I composed sketches for the work whilst on holiday in Bernaray and North Uist with my wife Jacqui in 2017. As can be seen in the film we were staying in a blackhouse on the edges of the Bays loch which provided inspiration and peace to compose.

One of the most striking features of a holiday in the Outer Hebrides is the quickly changing skies, colours and weather. I wanted to write a piece which featured the intertwining of musical textures which increase in complexity before ebbing away to a final drone.
I was inspired by a page in a book about the Scottish tweed industry. It is interesting that the colours in a particular tweed closely resemble the colours of the local landscape. The photo isn’t good but it makes the point. The colours of water, rocks, seaweed, grasses of the landscape are woven into the tweed.

There are 3 main layers in ‘Shades of Blue-Green’ representing fast movement (wind across water and grasses and quickly changing sky colours), a slower movement of light across mountains and hills, and an ever-present song of the Gaelic community as represented by the solo ‘cello. The slower evolving light I have chosen to be represented by a drone created by recording a ‘cello with a transducer microphone.
These elements intertwine throughout, and in the final part of the piece the song becomes actual quoting from ‘Tha Bo Dhubh Agam’ (‘Yesterday’) which is a traditional North Uist song. This is initially heard within the texture gradually becoming revealed as the musical lines diminish to a final drone.
Although the central chamber has collapsed and it is not permitted to enter I was able to record a stone sound at the entrance which can be heard in the piece.
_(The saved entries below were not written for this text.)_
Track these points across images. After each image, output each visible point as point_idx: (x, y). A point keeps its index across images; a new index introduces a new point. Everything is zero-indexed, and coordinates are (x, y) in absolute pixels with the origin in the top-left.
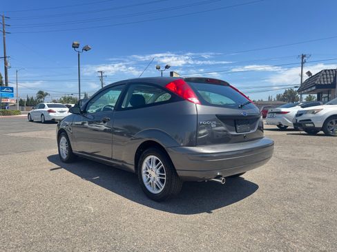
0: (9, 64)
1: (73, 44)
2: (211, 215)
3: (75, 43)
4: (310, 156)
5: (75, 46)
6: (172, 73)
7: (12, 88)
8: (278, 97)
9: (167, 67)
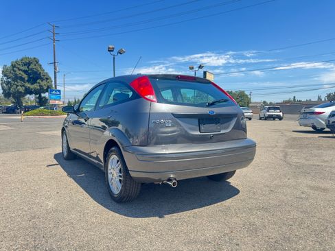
0: (58, 69)
1: (109, 48)
2: (161, 220)
3: (111, 46)
4: (327, 161)
5: (110, 50)
6: (205, 73)
7: (59, 91)
8: (329, 96)
9: (200, 67)
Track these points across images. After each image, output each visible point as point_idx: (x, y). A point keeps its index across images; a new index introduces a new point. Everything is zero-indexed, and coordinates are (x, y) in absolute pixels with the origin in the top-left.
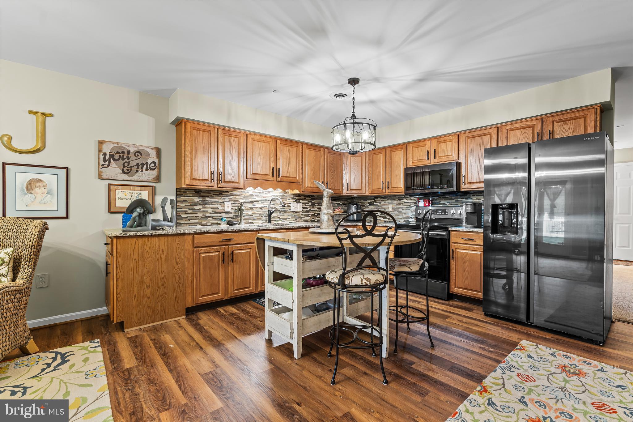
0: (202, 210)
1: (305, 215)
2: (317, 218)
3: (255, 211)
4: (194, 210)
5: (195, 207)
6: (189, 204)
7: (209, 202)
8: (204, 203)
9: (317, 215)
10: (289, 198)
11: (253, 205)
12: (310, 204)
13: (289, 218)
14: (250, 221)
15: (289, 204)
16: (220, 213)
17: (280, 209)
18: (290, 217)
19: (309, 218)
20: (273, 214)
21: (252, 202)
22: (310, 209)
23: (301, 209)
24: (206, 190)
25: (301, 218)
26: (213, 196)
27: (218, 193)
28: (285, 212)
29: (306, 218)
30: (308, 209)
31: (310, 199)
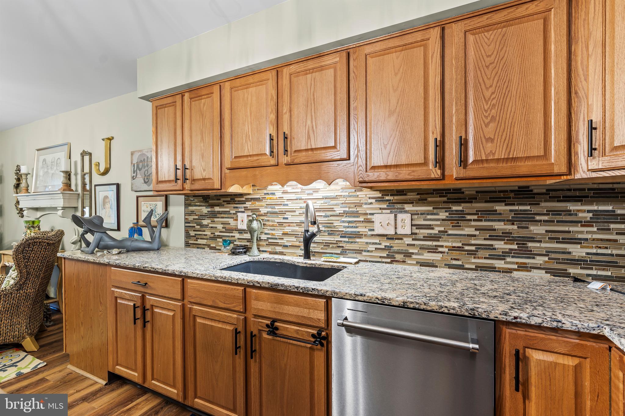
0: (210, 225)
1: (422, 248)
2: (473, 260)
3: (288, 230)
4: (202, 226)
5: (203, 221)
6: (197, 217)
7: (219, 213)
8: (213, 215)
9: (473, 248)
10: (370, 201)
11: (284, 218)
12: (443, 215)
13: (368, 251)
14: (279, 249)
15: (369, 217)
16: (231, 230)
17: (344, 227)
18: (371, 248)
19: (438, 257)
20: (316, 239)
21: (282, 213)
22: (442, 229)
23: (407, 230)
24: (215, 196)
25: (408, 255)
26: (223, 203)
27: (229, 199)
28: (359, 235)
29: (428, 256)
30: (436, 231)
31: (445, 199)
The piece is further characterised by static pauses which provide moments of repose. They represent large empty beaches, and on clear days views to the mountains and other islands beyond.
The stone percussion sounds (at times helping the ‘Cello timing) were recorded on beaches in the locale and one sound of particular significance was recorded at the entrance to the Bharpa Langass neolithic cairn on North Uist. This building, a communal tribal resting place of great ritual and ceremonial focus was thought to have been used continually for 1,000 years and is probably the oldest standing building in Northern Europe which for me gives the piece an added sense of timelessness and continuity.
A saying from South Uist:
‘Eat bread and weave grass, and then this year shall be as thou wast last year’
As Madeleine Bunting says in her excellent book ‘Love of Country’ (A Hebridean journey), Gaelic has a different sense of time, purpose and achievement. The ideal is to maintain an equilibrium.
The piece has emerged as a kind of ‘cello Idyll describing a picturesque and happy place. Sometimes the ‘cello is clearly a soloist but at other times blending with other textures. It is certainly not a show piece but written for an intermediate level performer. The piece can be performed with the film but hopefully would be similarly successful if performed with the prerecorded audio.